Más allá de las multitudinarias protestas y de los combates callejeros con las fuerzas de seguridad estatales, todavía existía una incógnita que una parte importante de la sociedad no alcanzaba a resolver, pues si Francia era entonces un país fuerte, con un gran crédito tanto político como económico, y las cosas aquí iban bien y los jóvenes tenían oportunidades para prosperar, además de las comodidades materiales necesarias y superfluas ampliamente cubiertas, ¿de qué se quejaban entonces los estudiantes? ¿Es que no lo tenían ya todo? La respuesta a esta cuestión podía estar en un lema popularizado entonces que rezaba: “Metro, boulot, dodo” (“Metro, curro, catre”), el cual, de alguna manera, trataba de evidenciar que el único estilo de vida que el sistema era capaz de ofrecer a los ciudadanos en ese momento histórico estaba marcado, independientemente de la suerte que cada uno creyese tener, por la monotonía y la intrascendencia. De hecho, Herbert Marcuse llegó a decir que “La revuelta no se dirige contra los males provocados por esta sociedad, sino contra sus beneficios”; y Lucio Magri adelantó por su parte que para casi todos los estudiantes de su tiempo, “el ejercicio concreto tanto de la profesión como de la vida social será insoportablemente decepcionante”.

Los supuestos beneficios de aquel american way of life impuesto con fuerza tras la Segunda Guerra Mundial, a pesar de que llegaron a sonar prometedores a veces (atrás iban a quedar las larguísimas jornadas laborales, las condiciones de trabajo insufribles, o la directa marginalización de la clase obrera), escondían en su canto de sirena una realidad oculta. Tal y como según quién vio entonces, en ese esquema consumista propuesto con orgullo, cualquier trabajador se vería forzado de alguna manera a llenar su creciente tiempo libre adquiriendo objetos consumibles y haciendo uso de una industria del ocio que no solo le apartaría de la realización de actividades más provechosas, sino que le obligaría a creer sin reservas en el mundo que el sistema le ofrecía a la venta, y a permanecer ciego y sordo ante cualquier otra clase de propuesta alternativa. La calidad de vida, e incluso la propia respetabilidad del individuo, se medirían ahora en relación a la cantidad de tiempo libre que este tuviese, y sobre todo a la liquidez poseída para gastarla en productos y experiencias ofrecidas por el mercado.
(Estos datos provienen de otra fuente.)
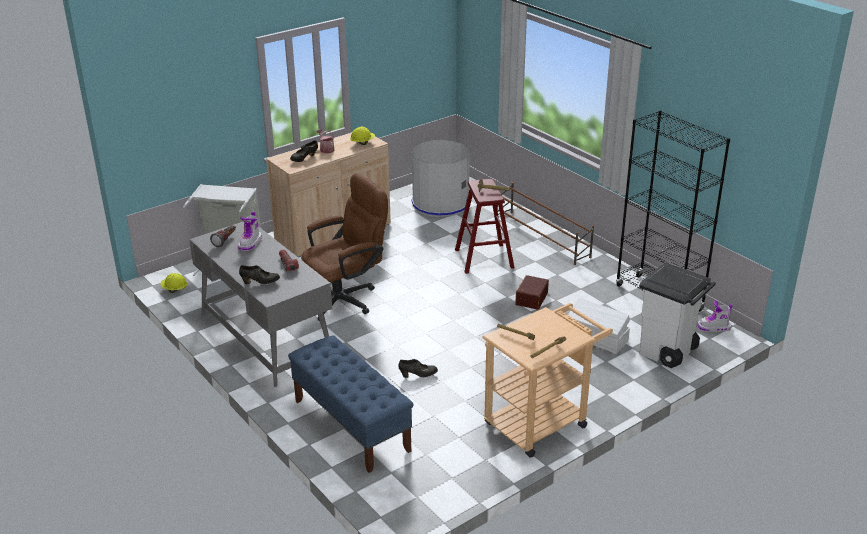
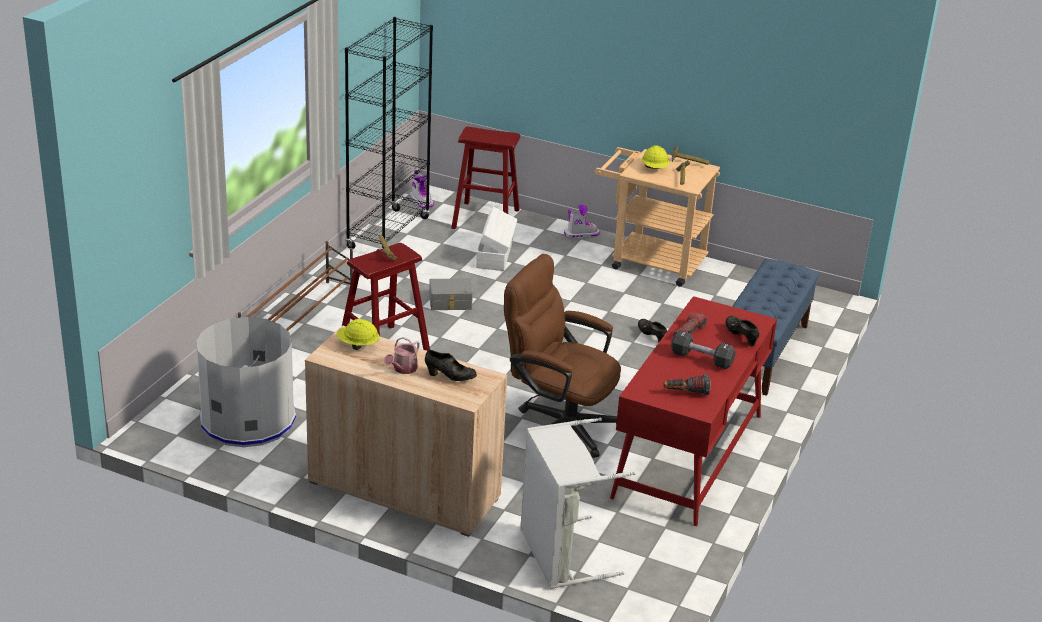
camera: 120 degrees left, 0 degrees up
(174, 290) = (668, 577): yellow hard hat -> yellow hard hat (655, 168)
(250, 243) = (672, 373): boot -> boot (581, 235)
(253, 258) = (701, 359): none -> black dumbbell
(266, 336) = (687, 455): grey desk -> red desk
(530, 298) = (450, 303): brown storage box -> grey storage box
(667, 352) = (486, 219): white trash can -> red stool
“¿No es una locura luchar por tener cada vez más ratos libres si luego no sabemos qué hacer con ellos y necesitamos toda una industria […] que nos ayude onerosamente a pasar el rato? ¿No sería mejor vivir?”. Estas preguntas se las hacía el filósofo José Luis Pardo en el prólogo a una de las principales obras que sirvieron de acicate ideológico en los días previos del Mayo del 68, La sociedad del espectáculo (1967), escrita por el situacionista Guy Debord (editorial Pre-Textos, 2016). En este caso, el retrato del mundo contemporáneo que se nos ofrece abunda en imágenes tenebrosas que nos llevan a ver nuestro entorno más inmediato como un verdadero escenario distópico sacado de una novela. Debord anuncia con una frialdad persistente que el proletario no es ya otra cosa que un ser efectivamente alienado, alguien que vive feliz con las opciones que el poder le sitúa a su alcance, y que no se plantea reivindicar grandes cosas cuando a su disposición posee tantos recursos con los que estar distraído y a gusto. “El espectáculo es el mal sueño de la sociedad moderna encadenada, que no expresa en última instancia más que su deseo de dormir. El espectáculo vela ese sueño”.
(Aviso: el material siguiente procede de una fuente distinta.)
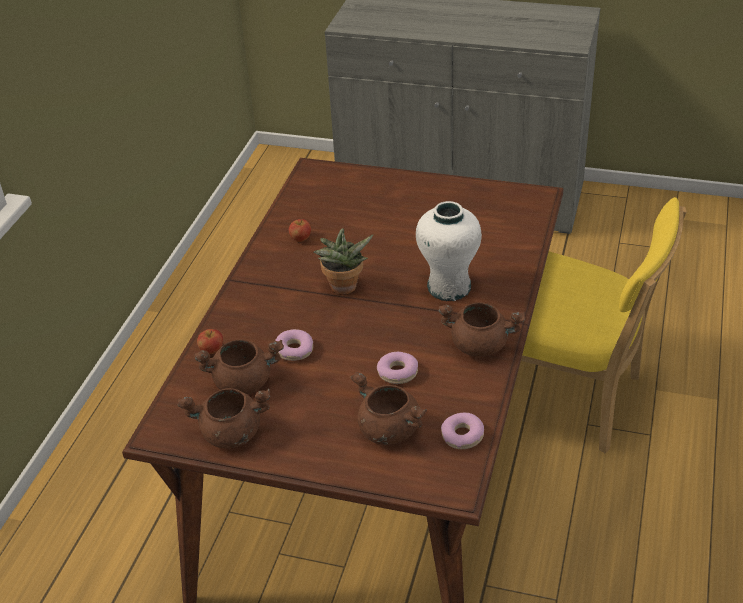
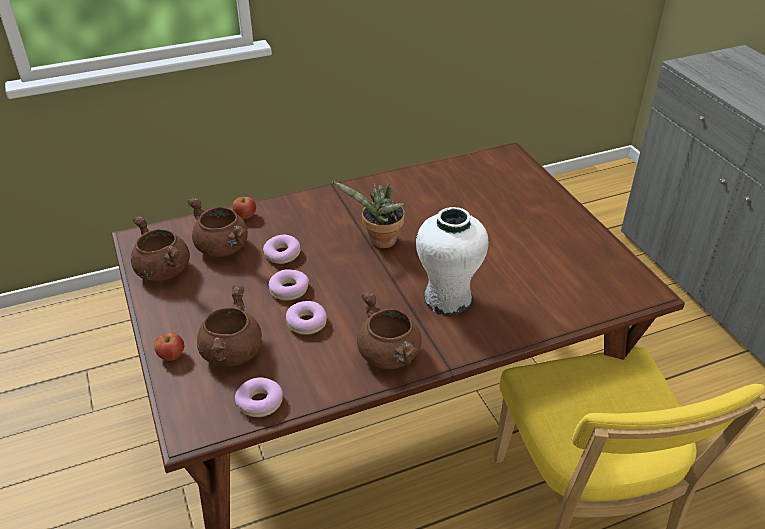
camera: 50 degrees right, 0 degrees up
(300, 238) = (416, 191): apple -> apple (171, 355)
(346, 365) = (289, 290): none -> donut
Muchos años después de la publicación de este importante librito, Guy Debord plasmaría sus reflexiones sobre el mismo -ya a posteriori del movimiento de Mayo- en unos Comentarios sobre la sociedad del espectáculo (1988), que declararían con pesimismo crudo la imposibilidad de volver a vivir con esperanza un proceso revolucionario como el de 1968.